• PROBLEM STATEMENT
Every line of the listing below is to be duplicated exactly, with the pictures left out.

• SOURCE MATERIAL

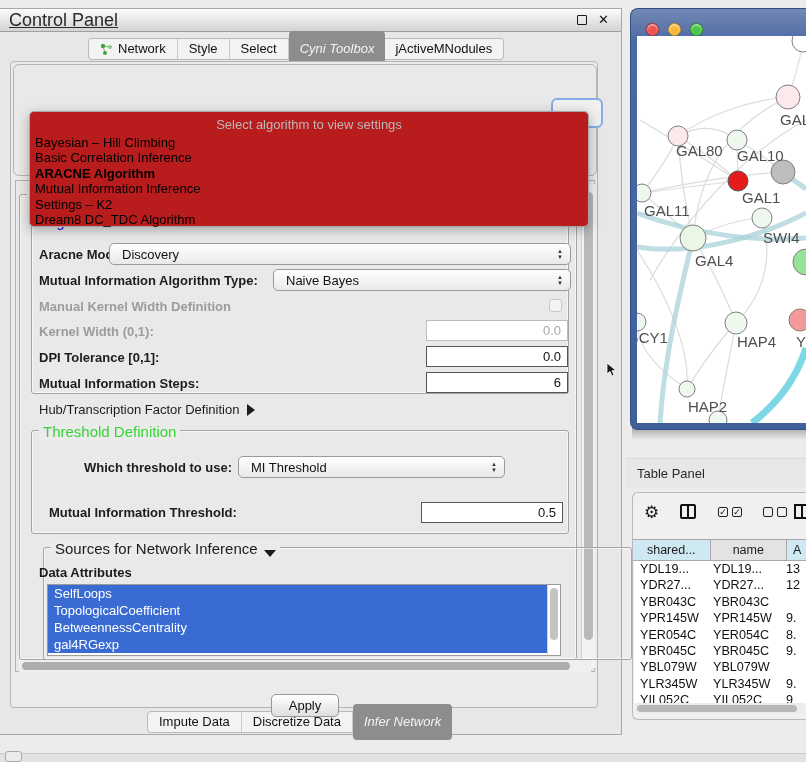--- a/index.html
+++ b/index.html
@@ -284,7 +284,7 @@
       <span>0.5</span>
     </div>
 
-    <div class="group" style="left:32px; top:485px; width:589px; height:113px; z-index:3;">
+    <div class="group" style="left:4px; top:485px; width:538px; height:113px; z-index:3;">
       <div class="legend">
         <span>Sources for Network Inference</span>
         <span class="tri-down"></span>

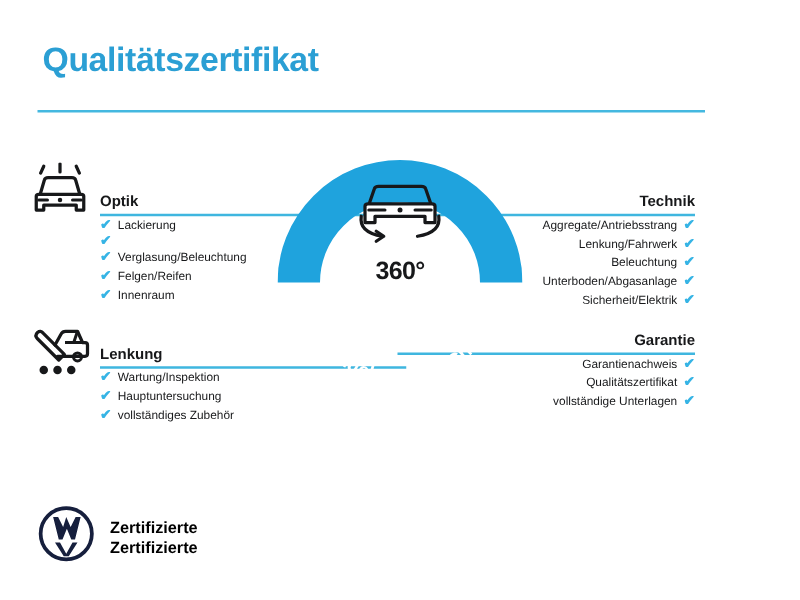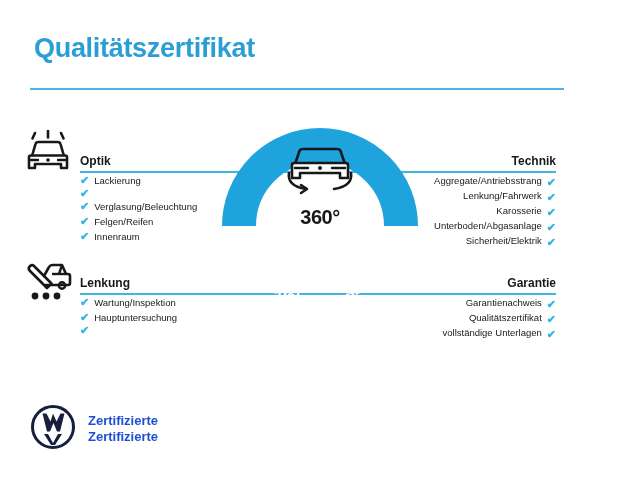--- a/index.html
+++ b/index.html
@@ -91,7 +91,7 @@
   
   .right .sec-title { right: 0; }
   .right .sec-rule  { left: 0; right: 0; }
-  .right .items li { justify-content: flex-end; align-items: flex-end; }
+  .right .items li { justify-content: flex-end; }
   .right .chk { margin-left: 5px; order: 2; }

• ANSWER TO THE PROBLEM
--- a/index.html
+++ b/index.html
@@ -284,7 +284,7 @@
       <span>0.5</span>
     </div>
 
-    <div class="group" style="left:32px; top:485px; width:589px; height:113px; z-index:3;">
+    <div class="group" style="left:4px; top:485px; width:538px; height:113px; z-index:3;">
       <div class="legend">
         <span>Sources for Network Inference</span>
         <span class="tri-down"></span>

--- a/index.html
+++ b/index.html
@@ -91,7 +91,7 @@
   
   .right .sec-title { right: 0; }
   .right .sec-rule  { left: 0; right: 0; }
-  .right .items li { justify-content: flex-end; align-items: flex-end; }
+  .right .items li { justify-content: flex-end; }
   .right .chk { margin-left: 5px; order: 2; }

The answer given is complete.